# Provided passage
>>

When drawing a line segment representing a range of real numbers, the
usual convention is to show smaller numbers to the left, larger
numbers to the right. Why did you draw your picture backwards? Is
the ordering y, x, z supposed to mean something?

Let me try this again. In your model, the FP number x represents a
range of real numbers, from xmin to xmax, and the FP number y
represents a range of real numbers from ymin to ymax. (We'll leave
aside for the moment the question of whether the ranges include the
endpoints.) We assume that x < y, and that y == nextafter(x, x+1.0)
-- i.e., x and y are consecutive representable FP numbers. Let's also
assume that x and y are, say, somewhere near 1.5, so the difference
between consecutive FP numbers is uniform. x and y are FP numbers,
xmin, xmax, ymin, and ymax are real numbers. Remember, smaller
numbers are to the *left*, larger numbers to the *right*.


|----------x----------|----------y----------|
xmin xmax
ymin ymax

Any real number that is greater than xmin and less than xmax is in the
range of the FP number x. Similarly, any real number that is greater
than ymin and less than ymax is in the range of the FP number y.

<<

# Entries
>>

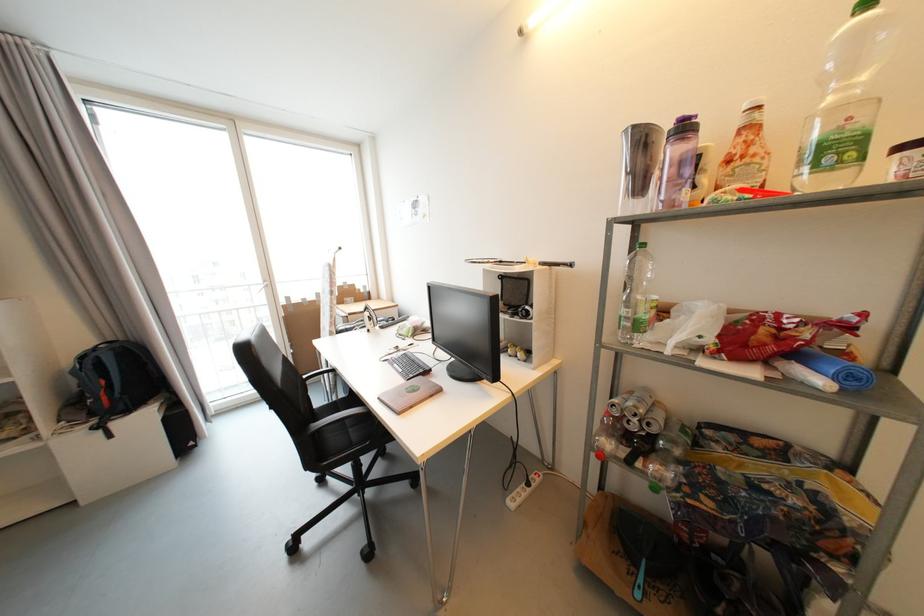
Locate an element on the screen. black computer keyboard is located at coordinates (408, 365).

<<
>>

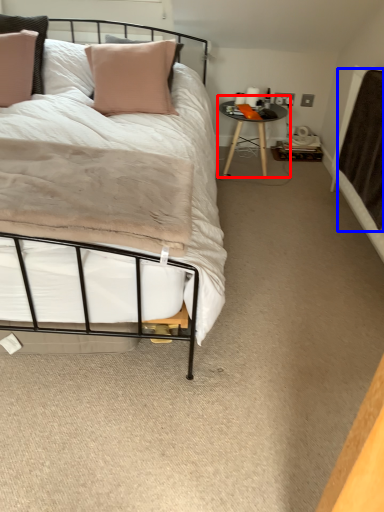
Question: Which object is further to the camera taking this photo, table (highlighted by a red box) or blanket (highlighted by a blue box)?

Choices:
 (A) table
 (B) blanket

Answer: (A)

<<
>>

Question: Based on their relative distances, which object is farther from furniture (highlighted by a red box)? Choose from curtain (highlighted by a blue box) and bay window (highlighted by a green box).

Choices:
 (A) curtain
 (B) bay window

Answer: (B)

<<

# What to do
A - Answer these questions using the floating-point passage:
(i) By the usual convention, which side of a line segment of real numbers shows the smaller numbers?
(ii) What does the condition y == nextafter(x, x+1.0) mean for x and y?
(iii) Near what value are x and y assumed to lie?
B - Return the part of the floating-point passage starting with "Let me try this" and going on through "to the *right*.".

# Problem solutions
A -
(i) The left side.
(ii) x and y are consecutive representable FP numbers.
(iii) Near 1.5.

B -
Let me try this again. In your model, the FP number x represents a
range of real numbers, from xmin to xmax, and the FP number y
represents a range of real numbers from ymin to ymax. (We'll leave
aside for the moment the question of whether the ranges include the
endpoints.) We assume that x < y, and that y == nextafter(x, x+1.0)
-- i.e., x and y are consecutive representable FP numbers. Let's also
assume that x and y are, say, somewhere near 1.5, so the difference
between consecutive FP numbers is uniform. x and y are FP numbers,
xmin, xmax, ymin, and ymax are real numbers. Remember, smaller
numbers are to the *left*, larger numbers to the *right*.